On April 25, Western Growers President and CEO Dave Puglia joined the heads of six agriculture associations in urging federal officials to bring ocean shipping carriers and the industry together to resolve the lack of service at Port of Oakland. In a letter addressed to United States Department of Agriculture Secretary Tom Vilsack, Department of Transportation Secretary Pete Buttigieg, and National Economic Council Director Brian Deese, WG and its allies urged that such discussions must be had to secure the necessary ship calls, shipping containers, and cargo receiving windows for agriculture to move product.
The letter, which can be read in its entirety here, also details the devasting losses farmers have faced, and stand to further incur, due to the ongoing West Coast port crisis.
A TWO-YEAR CRISIS
Since Fall 2020, U.S. agricultural exporters have faced extreme challenges getting their products onto ships and out to foreign buyers, including record-breaking congestion and delays at ports, shipping lines’ persistent failure to provide accurate notice of arrival/departure and cargo loading times, excessive financial penalties and other fees, as well as skyrocketing freight rate costs.

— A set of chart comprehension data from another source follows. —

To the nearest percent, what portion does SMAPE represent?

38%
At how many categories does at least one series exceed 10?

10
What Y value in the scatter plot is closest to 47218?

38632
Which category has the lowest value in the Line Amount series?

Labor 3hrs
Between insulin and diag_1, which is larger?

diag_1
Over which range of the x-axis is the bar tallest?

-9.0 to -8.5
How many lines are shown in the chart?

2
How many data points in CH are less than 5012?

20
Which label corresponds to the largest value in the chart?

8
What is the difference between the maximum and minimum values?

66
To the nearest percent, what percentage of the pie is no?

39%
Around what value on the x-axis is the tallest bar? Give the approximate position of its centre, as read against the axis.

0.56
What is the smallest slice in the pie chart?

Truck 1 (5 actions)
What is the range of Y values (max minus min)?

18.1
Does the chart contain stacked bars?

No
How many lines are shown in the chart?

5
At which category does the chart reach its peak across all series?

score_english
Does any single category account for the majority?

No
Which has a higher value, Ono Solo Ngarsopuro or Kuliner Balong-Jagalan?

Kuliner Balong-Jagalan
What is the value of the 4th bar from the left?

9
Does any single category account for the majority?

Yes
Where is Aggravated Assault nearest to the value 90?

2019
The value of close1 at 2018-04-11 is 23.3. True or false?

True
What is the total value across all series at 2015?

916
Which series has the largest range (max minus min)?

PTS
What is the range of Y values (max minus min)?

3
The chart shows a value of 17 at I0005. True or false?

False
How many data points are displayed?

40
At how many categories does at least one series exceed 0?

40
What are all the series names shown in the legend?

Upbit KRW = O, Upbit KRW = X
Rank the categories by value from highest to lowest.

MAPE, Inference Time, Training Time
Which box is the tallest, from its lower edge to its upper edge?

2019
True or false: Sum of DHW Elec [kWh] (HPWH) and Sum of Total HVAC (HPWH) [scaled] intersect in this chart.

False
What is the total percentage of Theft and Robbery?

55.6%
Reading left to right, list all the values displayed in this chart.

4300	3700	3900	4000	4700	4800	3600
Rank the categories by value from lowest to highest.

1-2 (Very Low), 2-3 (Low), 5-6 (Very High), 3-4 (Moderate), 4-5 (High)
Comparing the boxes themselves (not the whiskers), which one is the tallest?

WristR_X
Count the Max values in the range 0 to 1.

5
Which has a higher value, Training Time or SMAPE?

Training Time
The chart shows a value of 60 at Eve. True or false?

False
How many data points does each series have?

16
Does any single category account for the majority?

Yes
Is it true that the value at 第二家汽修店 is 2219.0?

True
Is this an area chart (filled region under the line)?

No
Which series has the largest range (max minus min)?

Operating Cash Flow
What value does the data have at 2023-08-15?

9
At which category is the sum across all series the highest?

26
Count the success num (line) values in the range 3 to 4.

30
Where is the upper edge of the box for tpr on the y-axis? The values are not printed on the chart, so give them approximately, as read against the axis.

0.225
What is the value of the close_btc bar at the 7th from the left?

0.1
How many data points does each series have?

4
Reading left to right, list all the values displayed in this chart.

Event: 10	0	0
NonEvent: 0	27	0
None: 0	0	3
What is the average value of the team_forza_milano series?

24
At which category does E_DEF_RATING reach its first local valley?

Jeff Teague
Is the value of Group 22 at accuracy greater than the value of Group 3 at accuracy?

The Port of Oakland is consequential for Asia-bound farm products, particularly tree nuts and vegetables. More than 4.2 million metric tons of agricultural export cargo moved through its gates prior to the pandemic. However, major ocean carriers have increasingly pulled service from Oakland to redirect more ships to other ports, leaving our industry with few options.
Unfortunately, this situation remains fluid with no clear end in sight; based on current projections, we may not see such port challenges ease until late 2023, all but guaranteeing tough months ahead for our export-sensitive crops.